### TASK TO COMPLETE
Your answer must be an exact repetition of every record.

### GIVEN ENTRIES
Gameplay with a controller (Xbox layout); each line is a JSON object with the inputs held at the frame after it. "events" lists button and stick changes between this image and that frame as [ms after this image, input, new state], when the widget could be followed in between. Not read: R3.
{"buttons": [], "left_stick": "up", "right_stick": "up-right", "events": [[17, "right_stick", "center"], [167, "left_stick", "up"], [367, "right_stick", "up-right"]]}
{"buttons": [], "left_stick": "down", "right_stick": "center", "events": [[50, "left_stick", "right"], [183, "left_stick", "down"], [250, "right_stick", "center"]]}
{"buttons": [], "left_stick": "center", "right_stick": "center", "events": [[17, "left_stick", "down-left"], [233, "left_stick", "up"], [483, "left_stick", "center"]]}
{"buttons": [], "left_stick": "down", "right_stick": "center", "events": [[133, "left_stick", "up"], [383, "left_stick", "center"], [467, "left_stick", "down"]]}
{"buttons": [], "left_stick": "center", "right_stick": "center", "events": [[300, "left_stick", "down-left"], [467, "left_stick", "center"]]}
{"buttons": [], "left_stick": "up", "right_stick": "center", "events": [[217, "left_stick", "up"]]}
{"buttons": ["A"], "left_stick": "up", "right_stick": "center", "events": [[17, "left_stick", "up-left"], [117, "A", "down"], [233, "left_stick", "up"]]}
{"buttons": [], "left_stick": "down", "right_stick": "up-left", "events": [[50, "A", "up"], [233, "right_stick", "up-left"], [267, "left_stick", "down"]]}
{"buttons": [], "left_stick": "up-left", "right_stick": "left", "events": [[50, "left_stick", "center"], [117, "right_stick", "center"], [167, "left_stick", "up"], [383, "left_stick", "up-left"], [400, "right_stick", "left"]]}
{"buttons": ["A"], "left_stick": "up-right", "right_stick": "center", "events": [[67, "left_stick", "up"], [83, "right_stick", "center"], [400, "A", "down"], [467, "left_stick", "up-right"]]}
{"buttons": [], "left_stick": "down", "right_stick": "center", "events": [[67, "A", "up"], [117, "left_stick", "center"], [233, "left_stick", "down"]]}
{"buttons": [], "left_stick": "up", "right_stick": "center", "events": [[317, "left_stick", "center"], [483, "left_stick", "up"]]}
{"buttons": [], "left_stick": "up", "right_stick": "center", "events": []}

### TASK RESPONSE
Gameplay with a controller (Xbox layout); each line is a JSON object with the inputs held at the frame after it. "events" lists button and stick changes between this image and that frame as [ms after this image, input, new state], when the widget could be followed in between. Not read: R3.
{"buttons": [], "left_stick": "up", "right_stick": "up-right", "events": [[17, "right_stick", "center"], [167, "left_stick", "up"], [367, "right_stick", "up-right"]]}
{"buttons": [], "left_stick": "down", "right_stick": "center", "events": [[50, "left_stick", "right"], [183, "left_stick", "down"], [250, "right_stick", "center"]]}
{"buttons": [], "left_stick": "center", "right_stick": "center", "events": [[17, "left_stick", "down-left"], [233, "left_stick", "up"], [483, "left_stick", "center"]]}
{"buttons": [], "left_stick": "down", "right_stick": "center", "events": [[133, "left_stick", "up"], [383, "left_stick", "center"], [467, "left_stick", "down"]]}
{"buttons": [], "left_stick": "center", "right_stick": "center", "events": [[300, "left_stick", "down-left"], [467, "left_stick", "center"]]}
{"buttons": [], "left_stick": "up", "right_stick": "center", "events": [[217, "left_stick", "up"]]}
{"buttons": ["A"], "left_stick": "up", "right_stick": "center", "events": [[17, "left_stick", "up-left"], [117, "A", "down"], [233, "left_stick", "up"]]}
{"buttons": [], "left_stick": "down", "right_stick": "up-left", "events": [[50, "A", "up"], [233, "right_stick", "up-left"], [267, "left_stick", "down"]]}
{"buttons": [], "left_stick": "up-left", "right_stick": "left", "events": [[50, "left_stick", "center"], [117, "right_stick", "center"], [167, "left_stick", "up"], [383, "left_stick", "up-left"], [400, "right_stick", "left"]]}
{"buttons": ["A"], "left_stick": "up-right", "right_stick": "center", "events": [[67, "left_stick", "up"], [83, "right_stick", "center"], [400, "A", "down"], [467, "left_stick", "up-right"]]}
{"buttons": [], "left_stick": "down", "right_stick": "center", "events": [[67, "A", "up"], [117, "left_stick", "center"], [233, "left_stick", "down"]]}
{"buttons": [], "left_stick": "up", "right_stick": "center", "events": [[317, "left_stick", "center"], [483, "left_stick", "up"]]}
{"buttons": [], "left_stick": "up", "right_stick": "center", "events": []}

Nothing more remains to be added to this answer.